(КАК ВЫПОЛНИТЬ ЗАДАНИЕ): Объясните по заметке о сборнике «Радуница», почему в строке «Я странник улогий» стоит «улогий», а не «убогий», как в поздних редакциях.
##### ВЫБРАННЫЙ ТЕКСТ
Ниже представлен полный текст сборника, который сверял с оригиналом. Пунктуацию сохранил. В орфографии минимальные изменения. К сожалению, в последующих изданиях стихотворений сборника эти изменения были довольно заметные. В том числе и потому, что некоторые стихотворения (напр., «Инок») были во многом переработаны.
В Полном собрании сочинений Есенина (1995-2002) стихотворение «Инок» приведено совсем в иных редакциях. В стихотворении «Троица» в последующем утрачены 6 важных строк, которые связывали вместе «Кручину» и «Троицу».
Ряд стихотворений сборника (не только этих двух) в последующем утратил авторские названия (представлены лишь по первой строке). Но и здесь другие редакции привели к смене исходных названий… «Не с бурным ветром тучи тают» — в Полном собрании Есенина в иной редакции: «Не ветры осыпают пущи». Аналогично «Край родной, поля, как святцы» — «Край любимый! Сердцу снятся».
Разница подчас велика. Сопоставьте
Край любимый! Сердцу снятся
Скирды солнца в водах лонных,
и то, как эти первые две строки были в оригинале сборника «Радуница» (1916)…
Край родной, поля, как святцы,
Рощи в венчиках иконных…
«Я странник улогий». Улогий, а не убогий, как было в более поздних редакциях. Это не опечатка. Есенин признавался, что некоторые деревенские слова первого издания пришлось заменить на более понятные и знакомые.
Ниже в оглавлении дано соответствие. Слева — название в оригинале 1916 г., справа — в Полном собрании сочинений.
Степень расхождений в текстах (оригинал и Полное собрание сочинений) помечена звёздочками: одна (*) — небольшие расхождения (в основном пунктуация); две (**) — расхождения в тексте. Отсутствие звёздочек в скобках — совпадение редакций (с точностью до орфографии).
т.1. Стихотворения.
т.2. Стихотворения (Маленькие поэмы).
т.4. Стихотворения, не вошедшие в «Собрание стихотворений».
• Микола ——| Микола (*), т.2.
• Инок ——| Пойду в скуфье смиренным иноком (**), т.1.
• Калики ——| Калики (*), т.1.
• Не с бурным ветром ——| Не ветры осыпают пущи (**), т.1.
##########
##### ПРЕДОСТАВЛЕННЫЕ ЗАПИСИ
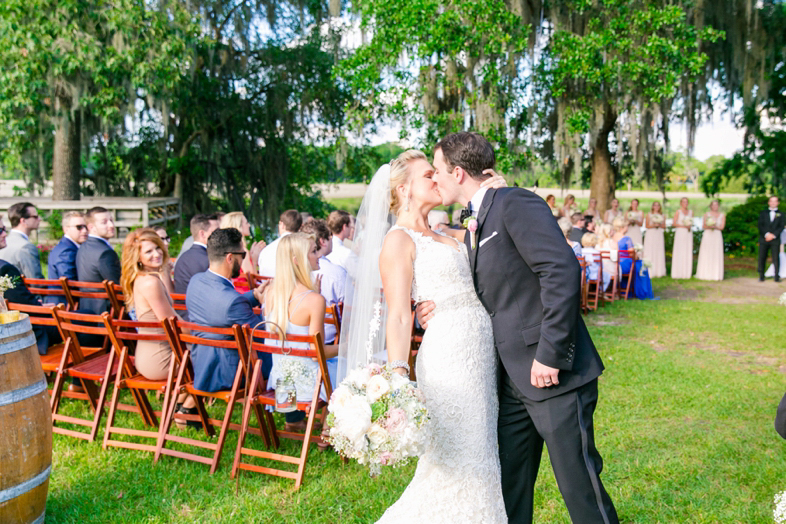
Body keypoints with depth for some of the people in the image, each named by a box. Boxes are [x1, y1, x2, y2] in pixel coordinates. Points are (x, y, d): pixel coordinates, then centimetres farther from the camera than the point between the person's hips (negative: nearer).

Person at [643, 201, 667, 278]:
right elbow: (647, 226, 0)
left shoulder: (662, 215, 11)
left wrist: (659, 225, -11)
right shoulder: (649, 215, 4)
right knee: (650, 252, -8)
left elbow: (664, 226, 9)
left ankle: (658, 271, 1)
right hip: (650, 234, -3)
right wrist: (654, 225, -16)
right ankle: (650, 272, -7)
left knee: (659, 252, -1)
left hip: (659, 235, 3)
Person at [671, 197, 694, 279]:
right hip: (680, 233, -4)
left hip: (688, 234, 4)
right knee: (679, 252, -6)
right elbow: (674, 224, -4)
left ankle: (687, 273, 3)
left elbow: (691, 223, 18)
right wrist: (683, 226, -14)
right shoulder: (678, 212, 0)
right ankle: (678, 273, -4)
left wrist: (689, 226, -4)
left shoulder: (690, 212, 13)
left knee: (688, 252, 1)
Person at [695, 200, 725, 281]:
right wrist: (710, 226, -17)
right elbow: (704, 226, 1)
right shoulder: (707, 214, 8)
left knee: (716, 255, -3)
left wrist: (715, 227, -15)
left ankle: (715, 275, -1)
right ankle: (705, 274, -1)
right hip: (707, 236, -1)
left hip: (717, 236, 1)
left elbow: (722, 227, 1)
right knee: (706, 255, -4)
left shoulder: (722, 215, 9)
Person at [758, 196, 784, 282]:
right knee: (762, 258, -2)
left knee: (775, 258, -6)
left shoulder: (780, 214, 12)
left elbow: (781, 227, 2)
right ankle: (761, 276, 2)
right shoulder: (763, 213, 14)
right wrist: (766, 234, -12)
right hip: (764, 239, 1)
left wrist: (773, 235, -12)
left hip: (775, 239, -1)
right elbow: (760, 225, 3)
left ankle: (777, 276, -3)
##########
(ОТВЕТ НА ЗАДАНИЕ): Это не опечатка: «улогий» — деревенское слово первого издания. Есенин признавался, что некоторые деревенские слова первого издания пришлось заменить на более понятные и знакомые, поэтому в поздних редакциях стоит «убогий».